A Provocation. So far, there is no sign that the recent shooting will be used for similar purposes. But Russians are alarmed by the Tass description of the event as "a provocation." In Communist jargon, that is the term for an anti-Soviet political act that is usually the result of a conspiracy and consequently calls for severe countermeasures.

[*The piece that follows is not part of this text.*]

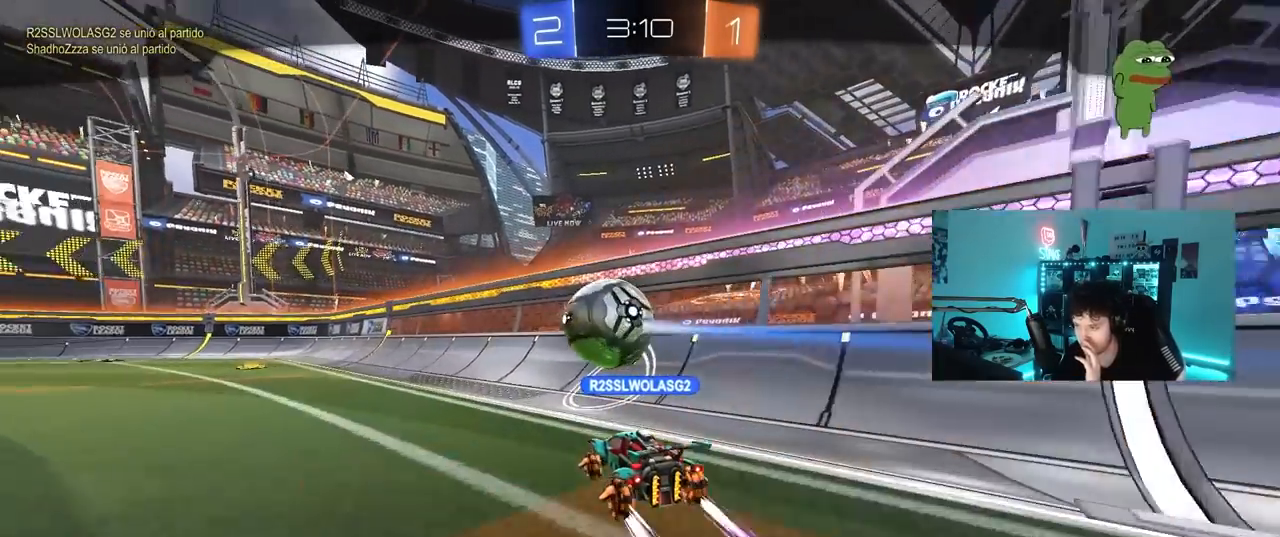
{"keys": [], "mouse": ["right"], "mouse_move": "still", "events": [[417, "mouse_right", "down"]]}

The government's silence on the attacker's motives has not helped matters. Some teachers in Moscow schools told their pupils last week that the gunman was a rejected cosmonaut who had a grudge against his successful colleagues. Other Russians say that the gunman was a member of a conspiracy and that his target was Party Boss Leonid Brezhnev. In fact, there is speculation that the gunman fired on the auto carrying Cosmonaut Georgy Beregovoy because his heavy jowls and bushy eyebrows resemble those of Brezhnev. The most prevalent rumor in Moscow has it that the shooting was the result of a plot by the Soviet military chiefs to kill the civilian leaders and seize control. Another version is that the shooting was part of a KGB (secret police) plot to buttress the argument of Kremlin hawks that the country needs to be placed under sterner rule.
Soviet officials have refused even to release the name of the prisoner. One report identifies him as an army engineer lieutenant in his twenties named Ilyin, who comes from Leningrad--where Kirov was assassinated. The week after the shooting, the Kremlin leaders failed to show up at the ceremonies in Leningrad that marked the 25th anniversary of the lifting of the city's World War II siege. Many Russians feared that Leningrad might once again be punished for supposedly spawning another assassination conspiracy.
According to some reports, two days before the Kremlin incident, the young lieutenant deserted his unit, taking his pistol with him. Reaching Moscow the day before the celebration for the Soyuz4 and Soyuz5 cosmonauts, he spent the night at the home of his sister. The next morning he borrowed his brother-in-law's police uniform, explaining that, clad in that manner, he would be able to get a closer view of the parade. Some variants say that he also took his brother-in-law's pistol, which would explain reports that he fired away with a pistol in each hand.
Kremlin Precedent. Dressed as a policeman, Ilyin would have been able to station himself in the front row of spectators, just inside the Kremlin's ornate Borovitsky Gate, shooing back anyone who might have interfered with his field of fire. Another, more spectacular version maintains that the gunman was dressed as a member of the elite Kremlin Guard and lunged from a sentry box well inside the Kremlin's security cordon to fire at the motorcade.
Since a fake Kremlin guard would in all likelihood have been spotted and unmasked by a real one before the motorcade's arrival, the implication is that the attacker actually was a Kremlin guard. This assumption has a historical precedent. In an event that was kept extremely quiet, a Kremlin guard fired at Premier Nikita Khrushchev in 1962, but the bullet missed him.
The truth about last month's shooting may never be known. Soviet authorities say that after the investigation is completed, the assailant will be brought to trial. Even in the unlikely event that the trial is open to the public, the accused will undoubtedly recite only the testimony that he has been instructed to give. But that, of course, would only buttress the suspicion that the facts are something quite different, thus heightening Moscow's mood of unease.